• TRY IT: Print every line of the records below verbatim, without changing, adding, or leaving out anything.

BEGIN DATA SHOWN

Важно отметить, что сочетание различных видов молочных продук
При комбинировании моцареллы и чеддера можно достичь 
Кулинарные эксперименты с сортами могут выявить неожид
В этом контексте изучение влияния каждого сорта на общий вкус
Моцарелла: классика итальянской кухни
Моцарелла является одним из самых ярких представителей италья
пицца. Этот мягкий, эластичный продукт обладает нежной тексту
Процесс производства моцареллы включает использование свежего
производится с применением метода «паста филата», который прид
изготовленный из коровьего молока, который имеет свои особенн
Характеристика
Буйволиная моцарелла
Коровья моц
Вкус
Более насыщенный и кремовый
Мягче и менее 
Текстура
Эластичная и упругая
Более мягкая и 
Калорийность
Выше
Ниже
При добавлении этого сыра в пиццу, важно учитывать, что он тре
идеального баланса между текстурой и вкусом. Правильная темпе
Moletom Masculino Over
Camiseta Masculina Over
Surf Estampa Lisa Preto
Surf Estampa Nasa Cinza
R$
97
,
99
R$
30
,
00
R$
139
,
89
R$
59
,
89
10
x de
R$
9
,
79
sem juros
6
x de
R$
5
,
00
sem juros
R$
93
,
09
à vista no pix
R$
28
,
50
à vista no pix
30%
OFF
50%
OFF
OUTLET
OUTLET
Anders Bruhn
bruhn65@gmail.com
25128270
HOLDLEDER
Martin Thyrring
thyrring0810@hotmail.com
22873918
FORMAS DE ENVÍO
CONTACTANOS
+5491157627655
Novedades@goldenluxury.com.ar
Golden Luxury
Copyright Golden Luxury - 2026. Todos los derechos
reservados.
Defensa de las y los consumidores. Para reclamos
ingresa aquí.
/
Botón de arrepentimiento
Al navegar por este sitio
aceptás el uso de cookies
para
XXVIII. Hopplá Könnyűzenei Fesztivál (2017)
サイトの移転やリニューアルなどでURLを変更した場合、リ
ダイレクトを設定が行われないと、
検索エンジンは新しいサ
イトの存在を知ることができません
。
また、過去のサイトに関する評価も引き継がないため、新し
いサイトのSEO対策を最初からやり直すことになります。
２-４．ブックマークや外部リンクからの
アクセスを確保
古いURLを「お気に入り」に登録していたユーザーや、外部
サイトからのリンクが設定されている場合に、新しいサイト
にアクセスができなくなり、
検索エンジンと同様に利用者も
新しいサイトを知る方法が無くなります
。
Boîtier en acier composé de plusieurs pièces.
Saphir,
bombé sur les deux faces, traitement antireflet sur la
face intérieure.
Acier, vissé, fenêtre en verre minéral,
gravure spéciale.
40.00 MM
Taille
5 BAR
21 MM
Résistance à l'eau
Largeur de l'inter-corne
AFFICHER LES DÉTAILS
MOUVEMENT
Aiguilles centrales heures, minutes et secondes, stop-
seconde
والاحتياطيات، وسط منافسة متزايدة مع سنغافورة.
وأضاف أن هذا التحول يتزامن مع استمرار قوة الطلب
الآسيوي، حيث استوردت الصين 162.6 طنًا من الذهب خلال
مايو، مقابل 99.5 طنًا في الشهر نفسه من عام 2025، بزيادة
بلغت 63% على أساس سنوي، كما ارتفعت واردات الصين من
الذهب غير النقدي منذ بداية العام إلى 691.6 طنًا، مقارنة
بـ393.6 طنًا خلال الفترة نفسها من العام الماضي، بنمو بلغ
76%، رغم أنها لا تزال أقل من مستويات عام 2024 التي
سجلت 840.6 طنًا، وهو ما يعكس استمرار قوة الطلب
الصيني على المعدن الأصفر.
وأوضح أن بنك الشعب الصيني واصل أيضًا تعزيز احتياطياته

END DATA SHOWN

• EXERCISE SOLUTION:
Важно отметить, что сочетание различных видов молочных продук
При комбинировании моцареллы и чеддера можно достичь 
Кулинарные эксперименты с сортами могут выявить неожид
В этом контексте изучение влияния каждого сорта на общий вкус
Моцарелла: классика итальянской кухни
Моцарелла является одним из самых ярких представителей италья
пицца. Этот мягкий, эластичный продукт обладает нежной тексту
Процесс производства моцареллы включает использование свежего
производится с применением метода «паста филата», который прид
изготовленный из коровьего молока, который имеет свои особенн
Характеристика
Буйволиная моцарелла
Коровья моц
Вкус
Более насыщенный и кремовый
Мягче и менее 
Текстура
Эластичная и упругая
Более мягкая и 
Калорийность
Выше
Ниже
При добавлении этого сыра в пиццу, важно учитывать, что он тре
идеального баланса между текстурой и вкусом. Правильная темпе
Moletom Masculino Over
Camiseta Masculina Over
Surf Estampa Lisa Preto
Surf Estampa Nasa Cinza
R$
97
,
99
R$
30
,
00
R$
139
,
89
R$
59
,
89
10
x de
R$
9
,
79
sem juros
6
x de
R$
5
,
00
sem juros
R$
93
,
09
à vista no pix
R$
28
,
50
à vista no pix
30%
OFF
50%
OFF
OUTLET
OUTLET
Anders Bruhn
bruhn65@gmail.com
25128270
HOLDLEDER
Martin Thyrring
thyrring0810@hotmail.com
22873918
FORMAS DE ENVÍO
CONTACTANOS
+5491157627655
Novedades@goldenluxury.com.ar
Golden Luxury
Copyright Golden Luxury - 2026. Todos los derechos
reservados.
Defensa de las y los consumidores. Para reclamos
ingresa aquí.
/
Botón de arrepentimiento
Al navegar por este sitio
aceptás el uso de cookies
para
XXVIII. Hopplá Könnyűzenei Fesztivál (2017)
サイトの移転やリニューアルなどでURLを変更した場合、リ
ダイレクトを設定が行われないと、
検索エンジンは新しいサ
イトの存在を知ることができません
。
また、過去のサイトに関する評価も引き継がないため、新し
いサイトのSEO対策を最初からやり直すことになります。
２-４．ブックマークや外部リンクからの
アクセスを確保
古いURLを「お気に入り」に登録していたユーザーや、外部
サイトからのリンクが設定されている場合に、新しいサイト
にアクセスができなくなり、
検索エンジンと同様に利用者も
新しいサイトを知る方法が無くなります
。
Boîtier en acier composé de plusieurs pièces.
Saphir,
bombé sur les deux faces, traitement antireflet sur la
face intérieure.
Acier, vissé, fenêtre en verre minéral,
gravure spéciale.
40.00 MM
Taille
5 BAR
21 MM
Résistance à l'eau
Largeur de l'inter-corne
AFFICHER LES DÉTAILS
MOUVEMENT
Aiguilles centrales heures, minutes et secondes, stop-
seconde
والاحتياطيات، وسط منافسة متزايدة مع سنغافورة.
وأضاف أن هذا التحول يتزامن مع استمرار قوة الطلب
الآسيوي، حيث استوردت الصين 162.6 طنًا من الذهب خلال
مايو، مقابل 99.5 طنًا في الشهر نفسه من عام 2025، بزيادة
بلغت 63% على أساس سنوي، كما ارتفعت واردات الصين من
الذهب غير النقدي منذ بداية العام إلى 691.6 طنًا، مقارنة
بـ393.6 طنًا خلال الفترة نفسها من العام الماضي، بنمو بلغ
76%، رغم أنها لا تزال أقل من مستويات عام 2024 التي
سجلت 840.6 طنًا، وهو ما يعكس استمرار قوة الطلب
الصيني على المعدن الأصفر.
وأوضح أن بنك الشعب الصيني واصل أيضًا تعزيز احتياطياته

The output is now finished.